Dallas Dunlap
2 min readMay 16, 2017

--

As to Chris Rock: The real point about Chris Rock is that he’s rich. How did that happen? I bet it’s not because he stood on a picket line until McDonald’s agreed to pay him an above market wage. I bet it’s not because he marched and demonstrated until the government agreed to raise taxes so that it could pay more welfare benefits.

Do you think Chris Rock got rich by stealing from the poor?

I’m guessing Chris Rock developed his skill as a comic, started at the bottom, and sold people a type of humor they were willing to pay good money to see.

We are at the point in the US where the upper 1% of households pay 45% of income taxes. The upper 20% pay 80% of taxes.
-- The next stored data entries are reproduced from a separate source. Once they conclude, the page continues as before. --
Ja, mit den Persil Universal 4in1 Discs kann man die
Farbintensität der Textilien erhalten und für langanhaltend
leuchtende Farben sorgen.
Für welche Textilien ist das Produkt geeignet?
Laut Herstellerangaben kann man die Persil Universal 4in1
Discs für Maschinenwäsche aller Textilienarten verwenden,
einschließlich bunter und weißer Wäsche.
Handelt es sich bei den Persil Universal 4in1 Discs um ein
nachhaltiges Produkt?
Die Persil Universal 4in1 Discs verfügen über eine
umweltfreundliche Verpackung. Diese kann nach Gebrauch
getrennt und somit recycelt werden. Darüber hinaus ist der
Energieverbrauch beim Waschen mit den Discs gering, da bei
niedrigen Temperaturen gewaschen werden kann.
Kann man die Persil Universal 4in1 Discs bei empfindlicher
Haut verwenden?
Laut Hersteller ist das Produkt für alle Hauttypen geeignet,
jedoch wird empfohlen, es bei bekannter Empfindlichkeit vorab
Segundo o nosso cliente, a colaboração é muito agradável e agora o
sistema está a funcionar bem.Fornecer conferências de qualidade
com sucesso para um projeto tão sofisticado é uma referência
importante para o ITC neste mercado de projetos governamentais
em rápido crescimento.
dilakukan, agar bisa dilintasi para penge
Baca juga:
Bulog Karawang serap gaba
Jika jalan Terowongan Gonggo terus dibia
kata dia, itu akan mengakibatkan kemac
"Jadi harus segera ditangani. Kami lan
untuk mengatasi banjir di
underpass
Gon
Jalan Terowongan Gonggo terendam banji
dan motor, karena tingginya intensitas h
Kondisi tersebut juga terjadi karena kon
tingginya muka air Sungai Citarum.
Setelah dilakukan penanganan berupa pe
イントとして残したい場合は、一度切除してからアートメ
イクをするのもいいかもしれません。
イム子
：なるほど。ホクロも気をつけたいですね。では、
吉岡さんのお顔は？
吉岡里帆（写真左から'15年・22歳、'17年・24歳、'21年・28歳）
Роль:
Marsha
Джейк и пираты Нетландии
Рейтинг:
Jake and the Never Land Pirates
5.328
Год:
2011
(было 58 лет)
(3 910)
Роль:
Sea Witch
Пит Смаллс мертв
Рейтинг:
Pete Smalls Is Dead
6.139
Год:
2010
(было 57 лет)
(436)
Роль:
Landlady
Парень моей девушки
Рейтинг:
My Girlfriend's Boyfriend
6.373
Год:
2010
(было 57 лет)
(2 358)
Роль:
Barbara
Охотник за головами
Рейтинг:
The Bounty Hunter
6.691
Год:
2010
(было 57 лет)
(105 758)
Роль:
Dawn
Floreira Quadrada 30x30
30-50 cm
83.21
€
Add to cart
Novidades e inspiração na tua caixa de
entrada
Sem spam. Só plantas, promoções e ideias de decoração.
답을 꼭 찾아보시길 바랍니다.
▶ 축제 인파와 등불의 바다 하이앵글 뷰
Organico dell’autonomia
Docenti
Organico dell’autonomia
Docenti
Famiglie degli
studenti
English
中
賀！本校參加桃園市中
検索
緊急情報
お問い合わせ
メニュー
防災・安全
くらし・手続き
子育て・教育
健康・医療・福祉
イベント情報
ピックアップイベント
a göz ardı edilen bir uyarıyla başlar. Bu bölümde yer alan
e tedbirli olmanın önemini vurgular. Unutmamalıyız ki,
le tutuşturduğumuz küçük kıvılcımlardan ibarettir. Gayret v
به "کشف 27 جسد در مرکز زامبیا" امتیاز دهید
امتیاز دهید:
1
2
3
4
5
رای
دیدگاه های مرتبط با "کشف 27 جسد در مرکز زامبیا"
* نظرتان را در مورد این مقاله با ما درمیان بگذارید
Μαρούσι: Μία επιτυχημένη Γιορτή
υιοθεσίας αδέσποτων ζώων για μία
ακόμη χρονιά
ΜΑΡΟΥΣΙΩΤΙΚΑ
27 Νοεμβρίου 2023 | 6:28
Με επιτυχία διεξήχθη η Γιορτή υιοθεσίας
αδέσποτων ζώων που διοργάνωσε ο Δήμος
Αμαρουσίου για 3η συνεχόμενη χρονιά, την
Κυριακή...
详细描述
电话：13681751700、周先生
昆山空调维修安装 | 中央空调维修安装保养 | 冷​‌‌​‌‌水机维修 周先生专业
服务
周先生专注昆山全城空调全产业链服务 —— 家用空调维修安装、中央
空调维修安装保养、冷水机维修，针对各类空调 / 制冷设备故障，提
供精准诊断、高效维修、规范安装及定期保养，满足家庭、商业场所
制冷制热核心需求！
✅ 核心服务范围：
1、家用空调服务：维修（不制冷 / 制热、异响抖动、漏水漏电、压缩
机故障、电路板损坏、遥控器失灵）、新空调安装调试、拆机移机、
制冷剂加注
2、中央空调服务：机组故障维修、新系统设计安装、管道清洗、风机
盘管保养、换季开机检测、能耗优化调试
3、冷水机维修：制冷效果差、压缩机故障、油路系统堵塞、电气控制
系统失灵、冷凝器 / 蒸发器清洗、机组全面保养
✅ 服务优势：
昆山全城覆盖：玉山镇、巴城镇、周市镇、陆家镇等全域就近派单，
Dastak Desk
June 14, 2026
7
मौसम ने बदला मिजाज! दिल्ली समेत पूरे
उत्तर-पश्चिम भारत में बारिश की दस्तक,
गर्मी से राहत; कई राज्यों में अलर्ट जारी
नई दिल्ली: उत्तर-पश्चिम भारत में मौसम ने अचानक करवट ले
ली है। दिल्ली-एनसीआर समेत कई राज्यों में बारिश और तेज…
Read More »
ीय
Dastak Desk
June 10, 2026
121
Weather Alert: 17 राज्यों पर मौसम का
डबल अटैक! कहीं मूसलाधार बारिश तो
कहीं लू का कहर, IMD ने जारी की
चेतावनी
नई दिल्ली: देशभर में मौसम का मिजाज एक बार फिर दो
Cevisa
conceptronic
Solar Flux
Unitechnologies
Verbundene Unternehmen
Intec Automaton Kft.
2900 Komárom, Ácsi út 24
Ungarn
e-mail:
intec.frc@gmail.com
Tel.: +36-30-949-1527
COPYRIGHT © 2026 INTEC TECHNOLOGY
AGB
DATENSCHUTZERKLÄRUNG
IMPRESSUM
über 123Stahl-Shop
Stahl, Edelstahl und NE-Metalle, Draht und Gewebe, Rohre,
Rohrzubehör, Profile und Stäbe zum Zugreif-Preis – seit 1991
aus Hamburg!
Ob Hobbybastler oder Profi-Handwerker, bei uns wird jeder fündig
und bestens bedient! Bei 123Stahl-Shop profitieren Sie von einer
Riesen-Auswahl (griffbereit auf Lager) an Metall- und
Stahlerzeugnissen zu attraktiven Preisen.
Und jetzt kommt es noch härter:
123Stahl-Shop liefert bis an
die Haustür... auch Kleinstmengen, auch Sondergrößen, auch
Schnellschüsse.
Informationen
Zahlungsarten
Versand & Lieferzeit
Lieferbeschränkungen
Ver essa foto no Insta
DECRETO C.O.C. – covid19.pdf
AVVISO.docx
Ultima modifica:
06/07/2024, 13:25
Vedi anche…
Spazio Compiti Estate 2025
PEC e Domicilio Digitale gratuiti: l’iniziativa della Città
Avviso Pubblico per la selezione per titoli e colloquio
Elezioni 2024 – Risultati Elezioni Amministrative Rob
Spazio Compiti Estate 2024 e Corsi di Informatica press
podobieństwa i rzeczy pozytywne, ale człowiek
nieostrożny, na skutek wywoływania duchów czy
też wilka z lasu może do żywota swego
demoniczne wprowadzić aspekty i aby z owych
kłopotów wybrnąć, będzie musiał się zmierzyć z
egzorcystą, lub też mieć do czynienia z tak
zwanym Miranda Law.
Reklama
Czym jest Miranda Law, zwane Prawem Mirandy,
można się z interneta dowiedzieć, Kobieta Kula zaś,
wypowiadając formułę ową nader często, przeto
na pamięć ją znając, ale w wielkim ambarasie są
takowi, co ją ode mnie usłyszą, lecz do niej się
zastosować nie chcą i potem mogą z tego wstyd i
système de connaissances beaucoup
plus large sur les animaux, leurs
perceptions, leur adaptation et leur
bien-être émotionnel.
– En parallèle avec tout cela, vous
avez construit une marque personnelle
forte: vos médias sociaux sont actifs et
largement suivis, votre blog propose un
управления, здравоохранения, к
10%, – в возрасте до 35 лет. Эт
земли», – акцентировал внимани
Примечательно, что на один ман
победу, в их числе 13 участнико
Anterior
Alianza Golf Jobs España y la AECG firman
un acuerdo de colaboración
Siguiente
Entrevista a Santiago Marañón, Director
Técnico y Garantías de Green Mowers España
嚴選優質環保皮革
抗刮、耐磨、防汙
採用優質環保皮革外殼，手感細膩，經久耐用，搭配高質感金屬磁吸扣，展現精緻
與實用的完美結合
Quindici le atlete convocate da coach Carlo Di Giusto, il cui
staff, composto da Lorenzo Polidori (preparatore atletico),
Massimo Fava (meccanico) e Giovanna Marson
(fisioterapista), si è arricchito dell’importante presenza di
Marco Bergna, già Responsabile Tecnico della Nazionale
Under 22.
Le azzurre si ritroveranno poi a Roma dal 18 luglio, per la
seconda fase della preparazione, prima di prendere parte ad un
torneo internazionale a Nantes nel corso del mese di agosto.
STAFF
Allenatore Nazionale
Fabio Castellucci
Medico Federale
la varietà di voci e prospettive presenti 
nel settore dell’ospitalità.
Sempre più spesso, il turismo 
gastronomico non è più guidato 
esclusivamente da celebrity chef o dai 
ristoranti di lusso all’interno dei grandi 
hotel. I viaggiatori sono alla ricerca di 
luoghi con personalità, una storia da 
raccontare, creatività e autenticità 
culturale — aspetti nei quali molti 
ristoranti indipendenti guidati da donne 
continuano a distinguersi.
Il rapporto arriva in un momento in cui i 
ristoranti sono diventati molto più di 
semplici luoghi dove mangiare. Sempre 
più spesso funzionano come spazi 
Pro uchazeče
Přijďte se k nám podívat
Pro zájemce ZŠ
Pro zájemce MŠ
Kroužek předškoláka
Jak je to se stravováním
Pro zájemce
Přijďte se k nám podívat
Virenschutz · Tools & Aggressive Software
The bottom 20% pay negative taxes.

Changes in tax policy primarily affect how much of government spending is financed by taxation and how much by borrowing. It doesn’t affect who is poor and who is rich.

Obviously, factory workers don’t control whether the factory is closed or moves. But I must say, the difference between me and the unemployed coal miners in Eastern Kentucky is that in the 1950s, my father took a look around and moved the family the hell out of Eastern Kentucky. He got himself trained as a diesel mechanic and made a middle class life for himself and his family. You have to take your destiny into your own hands.

The Reverend here is selling the politics of envy. He implies that income and wealth are arbitrarily distributed. But wealth is generated from savings — that is, income. Income is created by individual productivity. You could seize the wealth of the highest earners, tax most of their income away, and distribute it to the poor. Do you think the poor would be better off?

How did that work out for Venezuela? Or Zimbabwe? Or South Africa?